• _YOUR ASSIGNMENT_
In the entries below, find the lines with the word "identified" and copy them.

MATERIAL TO PROCESS below:

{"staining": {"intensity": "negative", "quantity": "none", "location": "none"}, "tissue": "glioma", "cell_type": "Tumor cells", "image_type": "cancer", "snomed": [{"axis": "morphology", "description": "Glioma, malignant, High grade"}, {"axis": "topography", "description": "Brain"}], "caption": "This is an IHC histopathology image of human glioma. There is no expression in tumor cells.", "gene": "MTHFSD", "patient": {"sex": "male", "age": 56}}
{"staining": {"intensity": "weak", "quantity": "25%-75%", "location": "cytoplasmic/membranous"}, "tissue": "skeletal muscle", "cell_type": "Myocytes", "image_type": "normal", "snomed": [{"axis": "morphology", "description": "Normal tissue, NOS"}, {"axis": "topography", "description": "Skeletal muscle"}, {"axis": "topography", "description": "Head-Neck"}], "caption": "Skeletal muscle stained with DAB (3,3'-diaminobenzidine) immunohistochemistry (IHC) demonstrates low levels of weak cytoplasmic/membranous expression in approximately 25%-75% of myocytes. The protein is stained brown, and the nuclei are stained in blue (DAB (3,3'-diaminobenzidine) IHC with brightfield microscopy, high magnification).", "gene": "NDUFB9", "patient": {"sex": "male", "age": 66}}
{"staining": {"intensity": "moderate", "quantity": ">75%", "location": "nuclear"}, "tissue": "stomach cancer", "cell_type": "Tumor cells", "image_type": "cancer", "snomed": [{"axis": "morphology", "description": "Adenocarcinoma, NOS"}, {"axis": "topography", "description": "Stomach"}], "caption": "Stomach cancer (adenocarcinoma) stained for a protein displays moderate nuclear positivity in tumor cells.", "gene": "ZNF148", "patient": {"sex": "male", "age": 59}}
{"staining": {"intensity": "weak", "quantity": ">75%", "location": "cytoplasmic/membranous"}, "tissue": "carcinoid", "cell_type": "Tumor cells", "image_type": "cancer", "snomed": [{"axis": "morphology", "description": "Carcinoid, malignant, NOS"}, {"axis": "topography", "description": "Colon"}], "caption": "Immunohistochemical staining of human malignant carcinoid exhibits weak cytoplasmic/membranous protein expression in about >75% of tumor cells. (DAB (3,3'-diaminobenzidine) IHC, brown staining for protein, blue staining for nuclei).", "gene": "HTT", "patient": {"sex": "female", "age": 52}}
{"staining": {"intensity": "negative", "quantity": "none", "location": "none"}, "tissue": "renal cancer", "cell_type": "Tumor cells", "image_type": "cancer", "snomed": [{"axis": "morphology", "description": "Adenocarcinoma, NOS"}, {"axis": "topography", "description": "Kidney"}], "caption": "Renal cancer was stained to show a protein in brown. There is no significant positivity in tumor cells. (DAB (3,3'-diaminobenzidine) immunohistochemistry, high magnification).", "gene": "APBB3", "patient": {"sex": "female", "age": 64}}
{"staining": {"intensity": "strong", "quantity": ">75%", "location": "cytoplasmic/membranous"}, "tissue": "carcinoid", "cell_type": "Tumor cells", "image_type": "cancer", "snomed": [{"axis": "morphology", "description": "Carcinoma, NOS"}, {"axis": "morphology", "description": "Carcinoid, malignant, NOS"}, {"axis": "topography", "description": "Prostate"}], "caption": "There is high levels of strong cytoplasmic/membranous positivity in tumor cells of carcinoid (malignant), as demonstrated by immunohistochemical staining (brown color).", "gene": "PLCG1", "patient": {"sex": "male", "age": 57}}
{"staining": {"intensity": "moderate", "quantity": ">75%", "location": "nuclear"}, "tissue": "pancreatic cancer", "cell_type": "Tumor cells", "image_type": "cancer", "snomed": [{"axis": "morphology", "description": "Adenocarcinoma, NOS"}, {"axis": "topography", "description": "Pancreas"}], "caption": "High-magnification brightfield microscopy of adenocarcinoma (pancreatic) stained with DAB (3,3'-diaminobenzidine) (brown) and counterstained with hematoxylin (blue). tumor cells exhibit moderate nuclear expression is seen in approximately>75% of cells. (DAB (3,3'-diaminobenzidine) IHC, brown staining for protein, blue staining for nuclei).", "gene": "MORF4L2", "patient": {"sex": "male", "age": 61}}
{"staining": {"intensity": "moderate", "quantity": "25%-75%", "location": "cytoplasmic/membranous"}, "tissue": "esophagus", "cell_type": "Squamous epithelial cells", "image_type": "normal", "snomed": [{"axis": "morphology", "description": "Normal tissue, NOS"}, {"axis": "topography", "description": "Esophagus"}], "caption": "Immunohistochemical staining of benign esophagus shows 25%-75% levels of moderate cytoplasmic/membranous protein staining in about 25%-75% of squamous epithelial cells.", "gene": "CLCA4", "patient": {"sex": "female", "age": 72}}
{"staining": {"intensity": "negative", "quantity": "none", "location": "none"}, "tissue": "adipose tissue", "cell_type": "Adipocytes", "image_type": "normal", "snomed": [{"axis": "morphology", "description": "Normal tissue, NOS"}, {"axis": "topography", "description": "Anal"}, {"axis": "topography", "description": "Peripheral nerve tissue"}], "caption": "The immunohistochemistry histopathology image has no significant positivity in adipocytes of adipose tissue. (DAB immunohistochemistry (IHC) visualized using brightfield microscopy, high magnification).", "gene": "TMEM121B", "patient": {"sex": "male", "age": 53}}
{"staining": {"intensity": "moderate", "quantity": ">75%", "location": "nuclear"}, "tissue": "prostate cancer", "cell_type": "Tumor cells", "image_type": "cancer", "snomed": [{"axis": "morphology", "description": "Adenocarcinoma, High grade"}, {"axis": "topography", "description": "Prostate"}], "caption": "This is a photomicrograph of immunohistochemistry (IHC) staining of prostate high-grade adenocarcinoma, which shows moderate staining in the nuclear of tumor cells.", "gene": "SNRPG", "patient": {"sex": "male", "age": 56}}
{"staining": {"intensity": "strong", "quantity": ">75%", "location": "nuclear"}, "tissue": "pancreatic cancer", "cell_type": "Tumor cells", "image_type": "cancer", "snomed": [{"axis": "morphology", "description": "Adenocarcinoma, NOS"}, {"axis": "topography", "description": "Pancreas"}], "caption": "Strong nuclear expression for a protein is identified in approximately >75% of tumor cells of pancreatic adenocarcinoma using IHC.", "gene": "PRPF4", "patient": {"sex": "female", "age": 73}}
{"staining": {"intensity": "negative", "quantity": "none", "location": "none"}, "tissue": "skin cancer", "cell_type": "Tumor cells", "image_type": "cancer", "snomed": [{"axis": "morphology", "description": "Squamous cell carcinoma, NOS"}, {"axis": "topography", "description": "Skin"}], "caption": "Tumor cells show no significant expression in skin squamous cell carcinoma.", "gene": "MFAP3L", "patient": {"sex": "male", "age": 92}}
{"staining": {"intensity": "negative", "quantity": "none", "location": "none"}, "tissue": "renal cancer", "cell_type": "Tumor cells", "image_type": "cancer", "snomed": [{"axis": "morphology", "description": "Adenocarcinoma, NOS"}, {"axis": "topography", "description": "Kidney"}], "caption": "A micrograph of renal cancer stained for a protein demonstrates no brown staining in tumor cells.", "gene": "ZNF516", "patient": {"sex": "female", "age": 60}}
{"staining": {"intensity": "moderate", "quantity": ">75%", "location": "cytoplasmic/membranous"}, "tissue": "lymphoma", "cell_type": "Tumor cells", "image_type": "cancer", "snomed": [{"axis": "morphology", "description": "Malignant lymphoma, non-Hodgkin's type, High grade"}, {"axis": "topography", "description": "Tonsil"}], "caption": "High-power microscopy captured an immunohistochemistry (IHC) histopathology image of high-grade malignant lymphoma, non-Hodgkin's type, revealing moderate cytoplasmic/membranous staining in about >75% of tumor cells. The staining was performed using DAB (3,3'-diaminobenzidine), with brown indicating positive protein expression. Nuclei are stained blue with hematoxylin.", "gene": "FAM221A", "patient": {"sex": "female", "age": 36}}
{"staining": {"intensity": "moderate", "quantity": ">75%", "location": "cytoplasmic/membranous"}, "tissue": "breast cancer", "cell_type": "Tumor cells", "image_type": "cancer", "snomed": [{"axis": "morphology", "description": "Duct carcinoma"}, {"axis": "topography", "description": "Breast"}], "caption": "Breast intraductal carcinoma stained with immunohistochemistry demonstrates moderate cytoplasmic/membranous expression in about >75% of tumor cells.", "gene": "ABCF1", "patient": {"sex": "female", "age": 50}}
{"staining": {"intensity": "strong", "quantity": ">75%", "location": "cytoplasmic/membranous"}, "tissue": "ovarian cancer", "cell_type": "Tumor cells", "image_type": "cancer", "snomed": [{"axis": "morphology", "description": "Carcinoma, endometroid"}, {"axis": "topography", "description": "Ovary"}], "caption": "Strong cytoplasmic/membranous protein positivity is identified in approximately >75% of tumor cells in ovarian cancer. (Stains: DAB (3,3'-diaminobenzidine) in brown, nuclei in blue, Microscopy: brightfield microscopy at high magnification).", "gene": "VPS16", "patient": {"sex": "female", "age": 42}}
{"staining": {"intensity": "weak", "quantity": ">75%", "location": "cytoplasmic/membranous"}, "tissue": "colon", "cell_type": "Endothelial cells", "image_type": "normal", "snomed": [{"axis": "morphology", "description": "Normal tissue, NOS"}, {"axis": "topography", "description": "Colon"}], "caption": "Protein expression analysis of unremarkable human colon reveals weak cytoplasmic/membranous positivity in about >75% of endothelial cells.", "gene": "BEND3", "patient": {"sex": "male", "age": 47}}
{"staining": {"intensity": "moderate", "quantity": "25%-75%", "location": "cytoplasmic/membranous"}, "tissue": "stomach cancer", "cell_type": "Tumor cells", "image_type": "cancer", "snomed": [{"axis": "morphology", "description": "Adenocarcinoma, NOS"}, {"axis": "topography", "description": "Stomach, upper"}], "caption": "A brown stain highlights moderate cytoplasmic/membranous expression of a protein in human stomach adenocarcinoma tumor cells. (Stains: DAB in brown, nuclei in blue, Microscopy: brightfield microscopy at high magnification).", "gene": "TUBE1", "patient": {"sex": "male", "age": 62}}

End of MATERIAL TO PROCESS.

• _EXERCISE RESULT_
{"staining": {"intensity": "strong", "quantity": ">75%", "location": "nuclear"}, "tissue": "pancreatic cancer", "cell_type": "Tumor cells", "image_type": "cancer", "snomed": [{"axis": "morphology", "description": "Adenocarcinoma, NOS"}, {"axis": "topography", "description": "Pancreas"}], "caption": "Strong nuclear expression for a protein is identified in approximately >75% of tumor cells of pancreatic adenocarcinoma using IHC.", "gene": "PRPF4", "patient": {"sex": "female", "age": 73}}
{"staining": {"intensity": "strong", "quantity": ">75%", "location": "cytoplasmic/membranous"}, "tissue": "ovarian cancer", "cell_type": "Tumor cells", "image_type": "cancer", "snomed": [{"axis": "morphology", "description": "Carcinoma, endometroid"}, {"axis": "topography", "description": "Ovary"}], "caption": "Strong cytoplasmic/membranous protein positivity is identified in approximately >75% of tumor cells in ovarian cancer. (Stains: DAB (3,3'-diaminobenzidine) in brown, nuclei in blue, Microscopy: brightfield microscopy at high magnification).", "gene": "VPS16", "patient": {"sex": "female", "age": 42}}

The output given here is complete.